I'm kind of amazed at the Chromebook I got for $250. I can do pretty much everything I need with it, it has good battery life. I can even do some coding with it. I bought it as a stopgap when the Dell I ran Ubuntu on died, but since I don't do a lot of coding these days outside of work, haven't replaced the Dell yet.
Same experience, except all 4 of my Mac and Linux laptops still work fine.
I bought a Lenovo Chromebook two years ago for $300: includes keyboard case and pen. Linux containers work well (but a little slowly). If I were poor, I could have a good digital life with just this one device.
My 300 euro Asus 1215B netbook bought with Linux in 2009 is still going, without sharing everything I do with Google, and survived several Ubuntu upgrades.
I've had a number of these Dells over the years, and most have been great. This one developed a problem with the wifi system that I think must be in the HW.

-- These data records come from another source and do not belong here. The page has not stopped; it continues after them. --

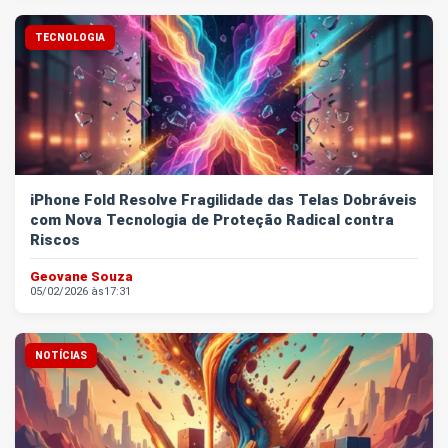
TECNOLOGIA
iPhone Fold Resolve Fragilidade das Telas Dobráveis
com Nova Tecnologia de Proteção Radical contra
Riscos
Geovane Souza
05/02/2026 às
17:31
NOTÍCIAS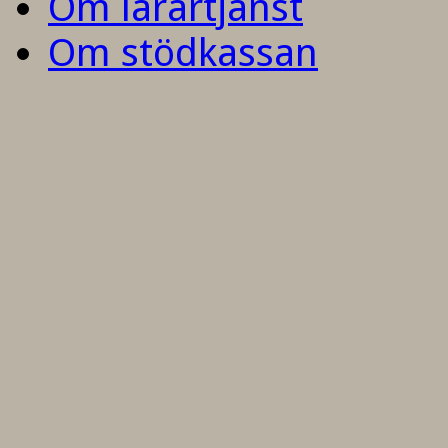
Om lärartjänst
Om stödkassan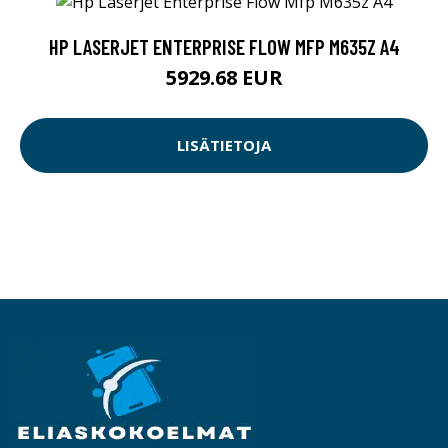
HP LASERJET ENTERPRISE FLOW MFP M635Z A4
5929.68 EUR
LISÄTIETOJA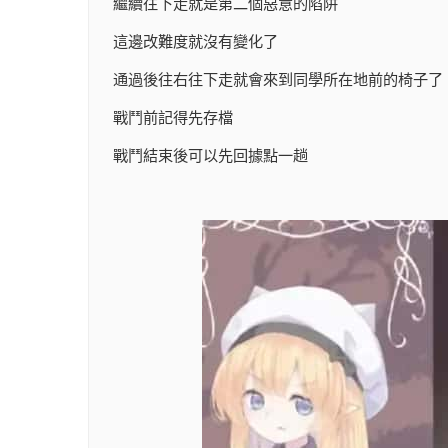
繼續往下走就是第二個惡意的陷阱
這邊改難度就沒有變化了
通過後往右往下走就會來到同學所在地前的椅子了
戰鬥前記得先存檔
戰鬥結束後可以先回據點一趟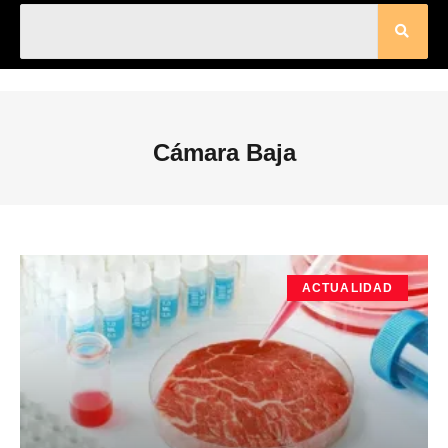
Cámara Baja
ACTUALIDAD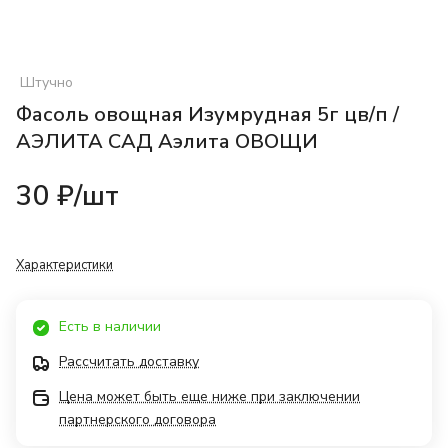
Штучно
Фасоль овощная Изумрудная 5г цв/п /
АЭЛИТА САД Аэлита ОВОЩИ
30 ₽/
шт
Характеристики
Есть в наличии
Рассчитать доставку
Цена может быть еще ниже при заключении
партнерского договора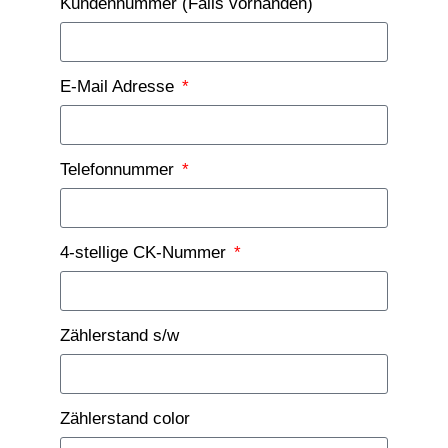
Kundennummer (Falls vorhanden)
E-Mail Adresse
Telefonnummer
4-stellige CK-Nummer
Zählerstand s/w
Zählerstand color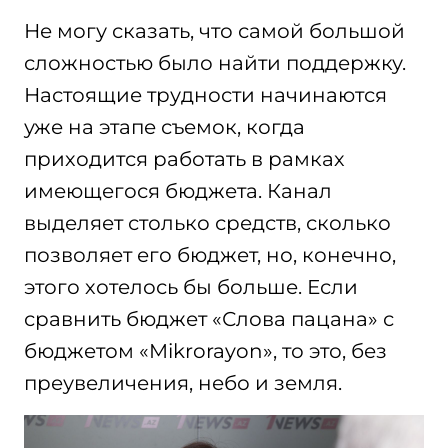
Не могу сказать, что самой большой
сложностью было найти поддержку.
Настоящие трудности начинаются
уже на этапе съемок, когда
приходится работать в рамках
имеющегося бюджета. Канал
выделяет столько средств, сколько
позволяет его бюджет, но, конечно,
этого хотелось бы больше. Если
сравнить бюджет «Слова пацана» с
бюджетом «Mikrorayon», то это, без
преувеличения, небо и земля.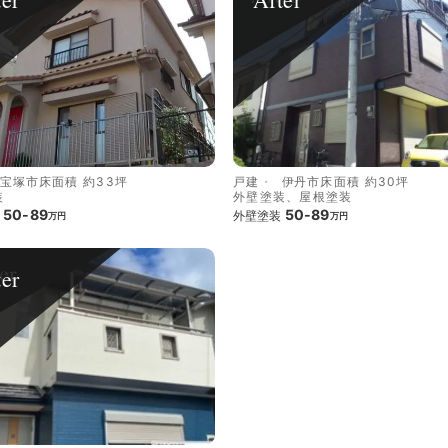
宝塚市
床面積 約33坪
戸建
伊丹市
床面積 約30坪
装
外壁塗装、屋根塗装
50-89
50-89
外壁塗装
万円
万円
ter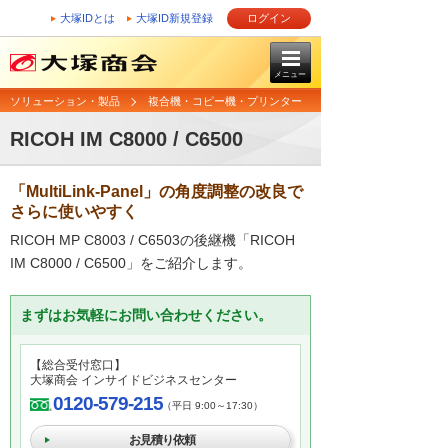
大塚IDとは
大塚ID新規登録
ログイン
メニュー
ソリューション・製品
複合機・コピー機・プリンター
RICOH IM C8000 / C6500
「MultiLink-Panel」の角度調整の改良で
さらに使いやすく
RICOH MP C8003 / C6503の後継機「RICOH
IM C8000 / C6500」をご紹介します。
まずはお気軽にお問い合わせください。
【総合受付窓口】
大塚商会 インサイドビジネスセンター
0120-579-215
（平日 9:00～17:30）
お見積り依頼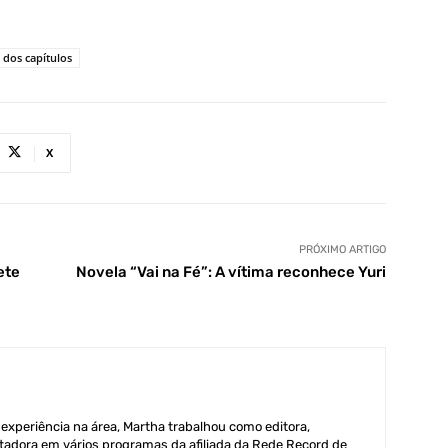
dos capítulos
X
PRÓXIMO ARTIGO
ete
Novela “Vai na Fé”: A vítima reconhece Yuri
xperiência na área, Martha trabalhou como editora,
adora em vários programas da afiliada da Rede Record de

You can often easily replace the internal WiFi card - Intel cards were usually the best bet in my experience (especially on Linux - sometimes best to replace when you buy laptop if Linux is your main OS). I have done quite a few replacements for friends.
if just the Bluetooth craps out and you have a spare USB-A port then you can get cheap Bluetooth dongles.
Is WiFi failure something that happens? I've never seen one. I did upgrade a few cards (in one to go from B to G, in other from N to AC), and I replaced a few broadcom cards with intel ones to get better Linux support, but I don't think I ever saw a broken card.
I think the theory is that cards go out of spec and start connecting less reliably. I replaced a friend’s WiFi card the other day when they were about to throw the laptop out because connectivity was poor (Windows, and it wasn’t a driver issue). Obviously you also need a reliable access-point (that’s a much more difficult topic to address!). And don’t forget some secondary means to connect to laptop to the internet or you can’t download the driver!